Just imagine, Jesus Christ, the Son of God, came down to earth and died that horrible death. He is literally like the one who stepped forward and took our place. Instead of all of us, He stepped forward; He took it on himself, He was beaten to the ground, killed on the Cross of Calvary, to save us from our sins. And when you see the church, when you see the gathering of the people of God together, the true church, they’re there and they love one another. They’re one together as brothers and sisters. You know why? Because they are all touched by the sacrificial love, this the love of Jesus, their elder brother. They are one together because they realize there is someone who gave His life for all of us, so that we may all live. They realize the goodness of God. They’ve tasted the grace and the mercy of God; they’ve come back, they’ve repented. They came back to the Father. They said, “We are not worthy to be called your son” but the Father gave them sonship; they have tasted the grace and the mercy of God. They have received the goodness of God. They know the Heavenly Father and His love and then they met their elder brother – elder brother who’s totally different from the story – the elder brother in that story. They met this elder brother, who is so wonderful, so beautiful, that He would give His life for others. He would share his inheritance with us. All the inheritance is laid up with Him and we become joint heirs with Him. What a wonderful thing it is.
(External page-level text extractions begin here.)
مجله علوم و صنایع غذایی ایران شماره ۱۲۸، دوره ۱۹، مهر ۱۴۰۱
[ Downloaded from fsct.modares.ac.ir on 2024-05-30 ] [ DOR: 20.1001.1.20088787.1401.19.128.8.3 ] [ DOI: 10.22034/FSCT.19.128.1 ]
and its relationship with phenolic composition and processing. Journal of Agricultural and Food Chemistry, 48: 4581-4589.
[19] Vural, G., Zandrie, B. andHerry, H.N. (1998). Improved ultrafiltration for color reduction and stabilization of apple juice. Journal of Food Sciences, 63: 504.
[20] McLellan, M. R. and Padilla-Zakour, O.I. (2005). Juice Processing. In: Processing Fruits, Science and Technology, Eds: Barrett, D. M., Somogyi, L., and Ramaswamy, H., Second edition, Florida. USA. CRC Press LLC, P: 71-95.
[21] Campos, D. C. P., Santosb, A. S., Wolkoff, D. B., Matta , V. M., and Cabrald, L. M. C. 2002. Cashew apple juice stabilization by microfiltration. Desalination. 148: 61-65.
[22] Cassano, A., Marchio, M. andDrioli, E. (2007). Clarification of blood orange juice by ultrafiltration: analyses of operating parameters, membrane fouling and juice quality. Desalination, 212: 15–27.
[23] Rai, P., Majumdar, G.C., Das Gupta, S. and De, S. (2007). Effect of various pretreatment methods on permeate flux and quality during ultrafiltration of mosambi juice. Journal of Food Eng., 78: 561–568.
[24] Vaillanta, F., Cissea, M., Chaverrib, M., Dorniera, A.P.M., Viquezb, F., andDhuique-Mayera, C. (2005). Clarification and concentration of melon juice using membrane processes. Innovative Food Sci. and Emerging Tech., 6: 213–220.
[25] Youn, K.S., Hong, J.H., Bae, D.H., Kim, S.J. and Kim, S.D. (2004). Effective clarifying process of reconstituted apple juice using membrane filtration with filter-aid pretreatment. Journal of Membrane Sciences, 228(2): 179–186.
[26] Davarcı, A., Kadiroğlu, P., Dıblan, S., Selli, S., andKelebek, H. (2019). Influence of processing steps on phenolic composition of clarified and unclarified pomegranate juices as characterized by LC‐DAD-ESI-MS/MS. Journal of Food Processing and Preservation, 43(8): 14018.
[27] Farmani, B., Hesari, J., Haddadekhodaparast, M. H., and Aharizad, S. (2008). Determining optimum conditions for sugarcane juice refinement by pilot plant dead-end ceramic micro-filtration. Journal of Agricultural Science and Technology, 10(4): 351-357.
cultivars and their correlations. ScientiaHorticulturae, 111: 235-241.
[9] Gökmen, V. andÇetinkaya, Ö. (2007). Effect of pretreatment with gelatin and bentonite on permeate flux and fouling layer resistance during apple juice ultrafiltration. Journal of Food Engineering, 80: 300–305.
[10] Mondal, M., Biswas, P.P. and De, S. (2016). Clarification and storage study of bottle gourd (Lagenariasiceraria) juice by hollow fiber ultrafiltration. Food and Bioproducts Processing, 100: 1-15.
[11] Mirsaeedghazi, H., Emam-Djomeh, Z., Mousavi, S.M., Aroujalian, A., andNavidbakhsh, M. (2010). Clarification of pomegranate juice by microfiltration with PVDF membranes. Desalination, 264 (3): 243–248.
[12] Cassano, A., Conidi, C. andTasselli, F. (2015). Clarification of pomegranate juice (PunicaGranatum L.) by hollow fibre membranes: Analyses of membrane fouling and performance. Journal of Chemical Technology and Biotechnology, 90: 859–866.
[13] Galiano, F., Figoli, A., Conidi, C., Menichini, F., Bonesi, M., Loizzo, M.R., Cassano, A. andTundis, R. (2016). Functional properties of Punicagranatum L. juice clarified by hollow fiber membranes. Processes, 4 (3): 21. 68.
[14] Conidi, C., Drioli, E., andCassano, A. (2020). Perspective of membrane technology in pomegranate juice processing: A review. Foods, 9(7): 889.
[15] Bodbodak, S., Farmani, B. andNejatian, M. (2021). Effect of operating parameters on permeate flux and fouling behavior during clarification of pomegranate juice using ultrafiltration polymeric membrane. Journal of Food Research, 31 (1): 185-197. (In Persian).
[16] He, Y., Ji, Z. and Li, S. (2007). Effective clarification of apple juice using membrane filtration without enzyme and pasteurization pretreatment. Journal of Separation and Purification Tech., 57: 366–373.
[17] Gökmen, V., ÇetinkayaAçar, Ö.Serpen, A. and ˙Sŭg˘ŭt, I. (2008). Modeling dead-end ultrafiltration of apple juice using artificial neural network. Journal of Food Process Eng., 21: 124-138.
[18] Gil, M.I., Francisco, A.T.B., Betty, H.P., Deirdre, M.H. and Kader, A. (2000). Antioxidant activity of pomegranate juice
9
This is the Gospel story that Jesus is telling. This is the story of our salvation.

And those of you, who feel like you’re far away, that you’ve lost your peace, you’ve lost your everything, you’ve lost your joy and that you feel like you’re lost, I’m telling you. Today, you can turn around. You can come to your senses and turn around and come to God, and the Heavenly Father will receive you. His mercy, His grace is so wonderful. You’ll be amazed at His embrace and His kiss and His welcome that He gives you. You need not hesitate, He will receive you, and he will change you. Completely, your life will be changed. You’ll be amazed that this elder brother, who’s so good, so wonderful, who shares with you in everything that He has. And I tell people that are already in the family of God, let your heart appreciate this. Let your heart rejoice over this; that you and I are people that have tasted the love and the mercy and the grace of God. We have tasted it, we have known it, we have experienced it. And we are together because we realize, this elder brother of ours, He gave His life for us. That brings us together, like nothing else can. We realize that He took our sin, He took our punishment, died in our place, so that we may live. That brings us together, like nothing else can.